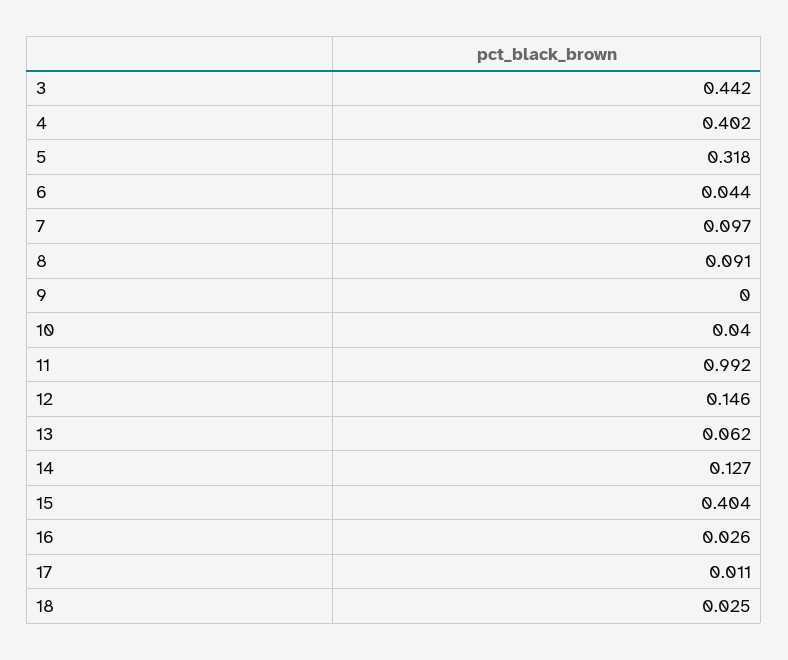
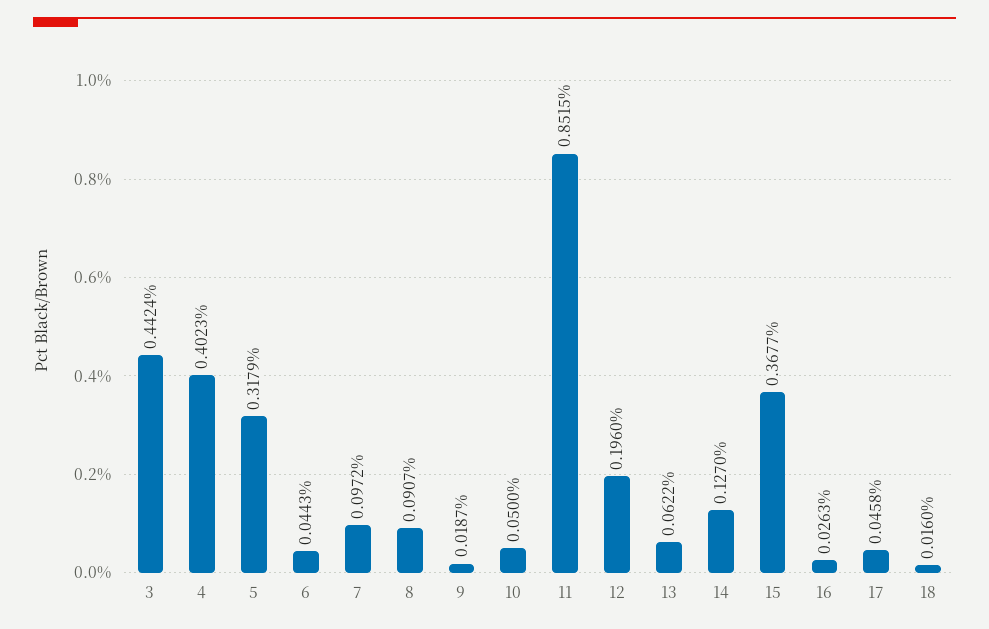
9: 0 -> 0.0187
10: 0.04 -> 0.05
11: 0.992 -> 0.8515
12: 0.146 -> 0.196
15: 0.404 -> 0.3677
17: 0.011 -> 0.0458
18: 0.025 -> 0.016

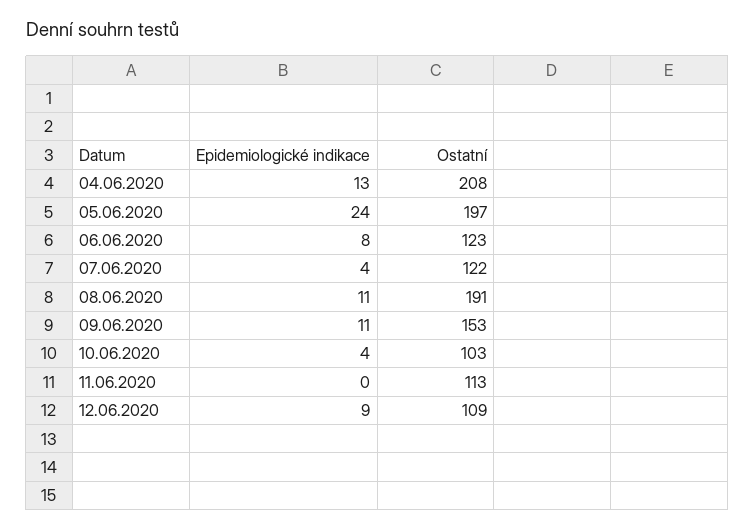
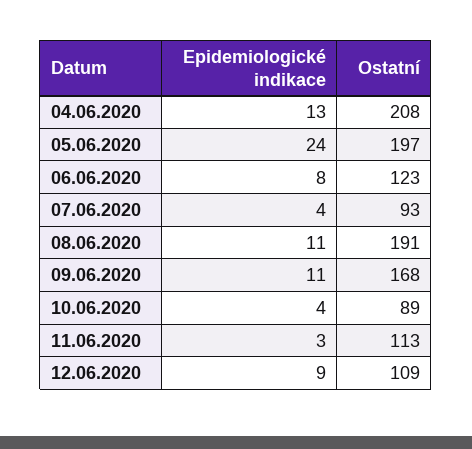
Ostatní, 07.06.2020: 122 -> 93
Ostatní, 09.06.2020: 153 -> 168
Ostatní, 10.06.2020: 103 -> 89
Epidemiologické indikace, 11.06.2020: 0 -> 3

◇ ◇ ◇ ◇

» What this task involves: Pictures stay out; everything else in the listing above is to be repeated exactly.

» Response for this exercise:
9: 0 -> 0.0187
10: 0.04 -> 0.05
11: 0.992 -> 0.8515
12: 0.146 -> 0.196
15: 0.404 -> 0.3677
17: 0.011 -> 0.0458
18: 0.025 -> 0.016

Ostatní, 07.06.2020: 122 -> 93
Ostatní, 09.06.2020: 153 -> 168
Ostatní, 10.06.2020: 103 -> 89
Epidemiologické indikace, 11.06.2020: 0 -> 3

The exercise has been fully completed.